__TEXT EXTRACT__
####################
If I change mat = Array{Int64}(undef, n, n),
59.800 μs (10 allocations: 90.06 KiB)
113436036298828125

From my investigation, I figured out that the speed bottleneck for the case of {Int64} was matt2 = mat * mat. If I remove this matrix multiplication part, like switching that part with matt2 = matt1,
{Float64}
4.571 μs (5 allocations: 39.70 KiB)
4.312110892222225e15
{Int64}
3.786 μs (5 allocations: 39.70 KiB)
4312110892222225
The case of {Int64} is faster.

I’ve tested with pre-defining matt2 and/or using mul! of LinearAlgebra. The results were the same.
Why is the matrix multiplication with integer matrices much slower than with float ones? It looks like this is some kind of bug.

The reasoning is that floating point matmul goes to BLAS while the integer one is a fallback method. The fallback could always be made faster though.
####################
__RECORDS PROVIDED__
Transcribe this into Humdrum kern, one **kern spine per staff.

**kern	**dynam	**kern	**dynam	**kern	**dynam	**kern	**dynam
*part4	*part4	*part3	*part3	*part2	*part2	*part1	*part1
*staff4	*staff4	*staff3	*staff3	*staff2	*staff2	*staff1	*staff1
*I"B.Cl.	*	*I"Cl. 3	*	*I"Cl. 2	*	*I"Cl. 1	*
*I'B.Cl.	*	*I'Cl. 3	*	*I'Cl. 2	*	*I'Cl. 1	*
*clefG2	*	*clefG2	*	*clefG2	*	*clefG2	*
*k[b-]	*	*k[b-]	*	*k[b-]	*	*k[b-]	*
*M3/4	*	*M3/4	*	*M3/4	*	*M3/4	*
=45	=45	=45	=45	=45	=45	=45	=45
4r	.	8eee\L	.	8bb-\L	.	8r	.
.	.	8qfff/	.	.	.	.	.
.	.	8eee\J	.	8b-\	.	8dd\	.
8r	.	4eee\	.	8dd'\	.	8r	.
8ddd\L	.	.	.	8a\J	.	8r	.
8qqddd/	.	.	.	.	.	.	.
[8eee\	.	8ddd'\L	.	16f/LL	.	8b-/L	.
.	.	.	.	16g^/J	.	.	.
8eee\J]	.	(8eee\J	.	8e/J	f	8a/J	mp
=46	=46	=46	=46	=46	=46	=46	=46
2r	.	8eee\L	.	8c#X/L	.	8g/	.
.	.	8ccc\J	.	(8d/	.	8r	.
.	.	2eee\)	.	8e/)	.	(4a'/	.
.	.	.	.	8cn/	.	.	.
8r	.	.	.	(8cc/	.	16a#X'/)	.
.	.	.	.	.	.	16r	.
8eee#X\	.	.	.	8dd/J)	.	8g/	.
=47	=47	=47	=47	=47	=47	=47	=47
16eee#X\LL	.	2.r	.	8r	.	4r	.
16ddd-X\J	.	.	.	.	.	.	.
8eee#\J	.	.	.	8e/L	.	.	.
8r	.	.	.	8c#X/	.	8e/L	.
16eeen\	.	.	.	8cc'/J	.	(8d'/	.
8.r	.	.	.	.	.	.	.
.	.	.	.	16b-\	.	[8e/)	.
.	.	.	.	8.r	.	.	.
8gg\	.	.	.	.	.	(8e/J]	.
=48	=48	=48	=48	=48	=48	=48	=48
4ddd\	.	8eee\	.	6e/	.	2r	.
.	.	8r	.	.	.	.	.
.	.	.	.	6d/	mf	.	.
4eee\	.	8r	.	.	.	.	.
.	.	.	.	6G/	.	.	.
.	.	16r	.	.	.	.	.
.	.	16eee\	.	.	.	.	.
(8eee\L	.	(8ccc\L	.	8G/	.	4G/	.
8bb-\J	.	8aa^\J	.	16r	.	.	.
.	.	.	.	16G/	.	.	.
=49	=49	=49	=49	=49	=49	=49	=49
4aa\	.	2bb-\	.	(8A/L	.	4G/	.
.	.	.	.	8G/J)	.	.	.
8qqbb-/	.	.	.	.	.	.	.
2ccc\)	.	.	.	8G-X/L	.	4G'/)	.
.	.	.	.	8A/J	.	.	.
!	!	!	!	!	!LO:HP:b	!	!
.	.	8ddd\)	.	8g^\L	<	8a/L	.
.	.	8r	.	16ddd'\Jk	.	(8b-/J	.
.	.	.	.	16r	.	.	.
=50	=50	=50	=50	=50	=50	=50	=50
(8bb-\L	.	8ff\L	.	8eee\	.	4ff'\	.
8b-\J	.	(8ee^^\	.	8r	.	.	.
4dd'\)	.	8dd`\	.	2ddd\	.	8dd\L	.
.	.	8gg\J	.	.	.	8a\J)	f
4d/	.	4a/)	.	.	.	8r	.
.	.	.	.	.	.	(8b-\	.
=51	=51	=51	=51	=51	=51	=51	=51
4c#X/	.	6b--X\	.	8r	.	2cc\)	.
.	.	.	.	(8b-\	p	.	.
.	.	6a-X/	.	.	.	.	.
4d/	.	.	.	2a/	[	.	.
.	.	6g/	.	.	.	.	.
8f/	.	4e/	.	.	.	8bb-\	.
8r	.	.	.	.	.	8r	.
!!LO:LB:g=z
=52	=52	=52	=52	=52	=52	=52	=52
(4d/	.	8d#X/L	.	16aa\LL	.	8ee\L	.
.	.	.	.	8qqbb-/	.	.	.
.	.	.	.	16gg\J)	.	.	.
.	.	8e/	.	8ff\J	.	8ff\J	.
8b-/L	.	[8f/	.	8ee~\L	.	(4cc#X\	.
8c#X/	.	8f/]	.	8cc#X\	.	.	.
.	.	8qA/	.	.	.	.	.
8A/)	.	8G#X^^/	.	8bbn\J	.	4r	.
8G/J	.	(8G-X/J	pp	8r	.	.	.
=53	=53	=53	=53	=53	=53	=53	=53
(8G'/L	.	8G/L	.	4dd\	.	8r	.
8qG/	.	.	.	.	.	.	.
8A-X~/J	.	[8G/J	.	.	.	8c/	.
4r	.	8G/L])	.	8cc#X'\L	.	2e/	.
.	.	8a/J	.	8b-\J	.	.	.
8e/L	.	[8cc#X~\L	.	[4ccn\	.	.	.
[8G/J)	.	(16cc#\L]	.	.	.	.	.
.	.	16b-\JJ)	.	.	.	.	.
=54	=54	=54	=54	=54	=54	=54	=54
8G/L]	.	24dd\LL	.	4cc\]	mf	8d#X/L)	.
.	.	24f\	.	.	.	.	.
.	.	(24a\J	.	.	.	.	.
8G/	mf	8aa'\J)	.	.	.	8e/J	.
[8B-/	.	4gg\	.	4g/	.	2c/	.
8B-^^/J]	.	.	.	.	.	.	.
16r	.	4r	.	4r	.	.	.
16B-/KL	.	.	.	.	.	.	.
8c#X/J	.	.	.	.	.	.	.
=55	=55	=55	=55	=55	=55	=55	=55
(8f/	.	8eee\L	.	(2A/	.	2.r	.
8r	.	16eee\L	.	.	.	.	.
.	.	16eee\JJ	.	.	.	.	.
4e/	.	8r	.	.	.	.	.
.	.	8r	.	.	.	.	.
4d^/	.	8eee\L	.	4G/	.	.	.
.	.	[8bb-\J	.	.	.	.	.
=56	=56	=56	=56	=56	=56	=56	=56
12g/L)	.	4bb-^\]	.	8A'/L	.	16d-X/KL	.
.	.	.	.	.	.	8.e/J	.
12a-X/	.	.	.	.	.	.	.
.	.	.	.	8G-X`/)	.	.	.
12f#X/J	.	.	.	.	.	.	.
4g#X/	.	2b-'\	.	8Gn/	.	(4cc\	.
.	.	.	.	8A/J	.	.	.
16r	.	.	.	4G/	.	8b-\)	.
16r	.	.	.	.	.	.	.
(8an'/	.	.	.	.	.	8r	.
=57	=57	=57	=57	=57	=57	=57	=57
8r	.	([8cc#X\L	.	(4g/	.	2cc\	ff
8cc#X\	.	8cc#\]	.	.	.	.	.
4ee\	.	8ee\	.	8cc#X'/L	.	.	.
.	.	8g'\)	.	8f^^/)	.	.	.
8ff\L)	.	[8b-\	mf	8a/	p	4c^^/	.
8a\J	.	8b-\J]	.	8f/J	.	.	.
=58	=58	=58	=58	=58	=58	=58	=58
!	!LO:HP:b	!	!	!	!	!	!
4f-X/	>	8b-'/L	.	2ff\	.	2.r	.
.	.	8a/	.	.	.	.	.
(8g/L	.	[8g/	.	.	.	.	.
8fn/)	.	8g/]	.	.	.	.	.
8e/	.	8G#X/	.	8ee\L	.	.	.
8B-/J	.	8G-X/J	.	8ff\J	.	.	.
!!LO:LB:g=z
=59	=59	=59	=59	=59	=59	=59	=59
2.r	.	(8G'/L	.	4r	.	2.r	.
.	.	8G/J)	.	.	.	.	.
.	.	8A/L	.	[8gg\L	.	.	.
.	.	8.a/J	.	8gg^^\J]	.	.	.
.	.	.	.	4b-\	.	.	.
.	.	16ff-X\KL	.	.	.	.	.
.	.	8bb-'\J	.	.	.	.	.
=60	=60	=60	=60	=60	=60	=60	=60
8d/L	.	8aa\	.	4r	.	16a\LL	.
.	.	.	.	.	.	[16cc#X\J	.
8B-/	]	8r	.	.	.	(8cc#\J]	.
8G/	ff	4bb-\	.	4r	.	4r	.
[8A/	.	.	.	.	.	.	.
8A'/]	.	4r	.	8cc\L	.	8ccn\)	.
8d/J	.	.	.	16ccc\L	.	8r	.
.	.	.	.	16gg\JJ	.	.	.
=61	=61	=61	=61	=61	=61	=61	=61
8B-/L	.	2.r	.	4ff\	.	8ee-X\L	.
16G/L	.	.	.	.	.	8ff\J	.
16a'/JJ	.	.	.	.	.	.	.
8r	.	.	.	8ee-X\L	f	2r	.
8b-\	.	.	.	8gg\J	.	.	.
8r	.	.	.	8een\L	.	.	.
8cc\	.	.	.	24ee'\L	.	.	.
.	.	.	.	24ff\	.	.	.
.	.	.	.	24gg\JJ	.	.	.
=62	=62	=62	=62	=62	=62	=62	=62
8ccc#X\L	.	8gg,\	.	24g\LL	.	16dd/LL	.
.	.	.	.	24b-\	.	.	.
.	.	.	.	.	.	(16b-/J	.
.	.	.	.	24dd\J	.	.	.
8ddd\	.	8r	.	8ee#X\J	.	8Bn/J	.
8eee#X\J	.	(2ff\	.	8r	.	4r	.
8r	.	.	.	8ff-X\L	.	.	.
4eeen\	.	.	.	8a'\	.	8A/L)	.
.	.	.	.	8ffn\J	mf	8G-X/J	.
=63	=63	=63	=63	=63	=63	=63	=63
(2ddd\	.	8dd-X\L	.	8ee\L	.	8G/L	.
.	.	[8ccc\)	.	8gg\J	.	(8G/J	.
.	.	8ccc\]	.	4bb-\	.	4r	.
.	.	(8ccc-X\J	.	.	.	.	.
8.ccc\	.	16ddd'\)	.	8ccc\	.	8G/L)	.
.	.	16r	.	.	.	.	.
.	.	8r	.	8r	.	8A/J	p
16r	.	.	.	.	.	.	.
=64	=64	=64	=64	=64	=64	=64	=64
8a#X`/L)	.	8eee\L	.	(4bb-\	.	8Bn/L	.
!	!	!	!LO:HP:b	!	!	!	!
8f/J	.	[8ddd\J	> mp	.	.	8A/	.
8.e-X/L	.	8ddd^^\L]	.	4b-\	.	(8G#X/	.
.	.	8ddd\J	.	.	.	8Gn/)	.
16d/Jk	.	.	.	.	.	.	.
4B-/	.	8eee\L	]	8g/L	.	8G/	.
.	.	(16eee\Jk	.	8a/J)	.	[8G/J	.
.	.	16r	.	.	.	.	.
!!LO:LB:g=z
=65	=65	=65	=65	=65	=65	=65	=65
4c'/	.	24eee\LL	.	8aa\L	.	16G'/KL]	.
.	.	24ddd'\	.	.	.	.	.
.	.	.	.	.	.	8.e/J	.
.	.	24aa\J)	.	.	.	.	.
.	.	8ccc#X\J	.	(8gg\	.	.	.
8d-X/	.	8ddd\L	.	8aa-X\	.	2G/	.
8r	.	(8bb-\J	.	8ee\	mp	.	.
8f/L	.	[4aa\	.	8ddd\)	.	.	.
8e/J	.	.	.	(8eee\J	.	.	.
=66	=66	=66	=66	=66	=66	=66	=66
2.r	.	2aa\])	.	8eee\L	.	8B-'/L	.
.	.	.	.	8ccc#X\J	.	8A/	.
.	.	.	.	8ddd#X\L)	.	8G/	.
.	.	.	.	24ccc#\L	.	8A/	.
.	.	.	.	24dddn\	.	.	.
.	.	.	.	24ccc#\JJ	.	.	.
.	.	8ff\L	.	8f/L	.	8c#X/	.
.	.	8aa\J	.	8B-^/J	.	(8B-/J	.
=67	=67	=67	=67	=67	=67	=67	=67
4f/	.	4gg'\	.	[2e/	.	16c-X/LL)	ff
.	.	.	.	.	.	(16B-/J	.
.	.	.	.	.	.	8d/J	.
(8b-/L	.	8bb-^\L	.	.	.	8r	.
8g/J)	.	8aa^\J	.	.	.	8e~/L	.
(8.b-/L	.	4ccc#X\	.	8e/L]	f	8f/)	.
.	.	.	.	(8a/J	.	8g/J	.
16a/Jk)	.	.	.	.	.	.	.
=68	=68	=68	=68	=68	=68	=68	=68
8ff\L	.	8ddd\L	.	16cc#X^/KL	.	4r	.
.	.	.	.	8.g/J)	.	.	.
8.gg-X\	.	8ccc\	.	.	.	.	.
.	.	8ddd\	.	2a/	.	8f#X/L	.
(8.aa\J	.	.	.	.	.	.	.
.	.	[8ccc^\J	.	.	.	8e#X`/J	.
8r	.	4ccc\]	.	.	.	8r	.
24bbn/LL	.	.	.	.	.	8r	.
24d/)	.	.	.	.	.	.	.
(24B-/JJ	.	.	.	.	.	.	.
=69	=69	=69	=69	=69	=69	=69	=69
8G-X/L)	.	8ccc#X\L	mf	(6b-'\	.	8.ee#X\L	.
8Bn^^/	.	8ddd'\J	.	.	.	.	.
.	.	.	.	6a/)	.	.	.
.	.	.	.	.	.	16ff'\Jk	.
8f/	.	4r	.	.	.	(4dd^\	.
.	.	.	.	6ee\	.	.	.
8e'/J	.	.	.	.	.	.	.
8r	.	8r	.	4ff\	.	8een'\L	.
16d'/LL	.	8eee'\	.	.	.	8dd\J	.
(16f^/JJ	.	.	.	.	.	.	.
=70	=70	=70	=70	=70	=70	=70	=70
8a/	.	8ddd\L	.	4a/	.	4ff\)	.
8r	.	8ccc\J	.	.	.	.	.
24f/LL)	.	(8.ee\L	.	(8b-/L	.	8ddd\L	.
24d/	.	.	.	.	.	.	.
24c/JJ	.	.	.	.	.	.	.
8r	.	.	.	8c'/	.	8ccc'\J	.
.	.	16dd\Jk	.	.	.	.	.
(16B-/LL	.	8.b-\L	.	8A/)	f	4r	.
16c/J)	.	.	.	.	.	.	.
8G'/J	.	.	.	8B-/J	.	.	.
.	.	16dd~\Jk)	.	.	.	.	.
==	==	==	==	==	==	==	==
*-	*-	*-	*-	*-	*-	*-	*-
####################
__EXERCISE INSTRUCTIONS__
1. Find each line in the listing that contains the word "kern" and copy those lines.
2. Pick up the text on integer versus float matrix multiplication speed and continue it after its last sentence.

__PER-TASK OUTPUTS__
1.
Transcribe this into Humdrum kern, one **kern spine per staff.
**kern	**dynam	**kern	**dynam	**kern	**dynam	**kern	**dynam

2.
2 Likes

Try Octavian or Tullio. I guess they’re faster than whatever’s in the stdlib.

https://juliahub.com/ui/Packages/Tullio/PIgzC/0.3.5

https://juliahub.com/ui/Packages/Octavian/RyOyv/0.3.24

2 Likes

To add a bit more explanation — decades of work have gone into optimizing floating-point matrix multiplication, because this is the most important case in most applications, resulting in BLAS libraries that approach the theoretical peak performance of your CPU for large matrices. Julia and most other languages/libraries (e.g. Numpy in Python, R, Matlab) call one of these BLAS libraries for multiplying floating-point libraries (and in consequence, operations on large dense floating-point matrices run at basically the same speed in all languages).

Matrix multiplication for other numeric types is not nearly so well optimized — this is true in both Julia and in other languages (e.g. numpy). There are native Julia libraries like Octavian (mentioned by @nsajko above) that can generate heavily optimized matrix products for a wider variety of numeric types.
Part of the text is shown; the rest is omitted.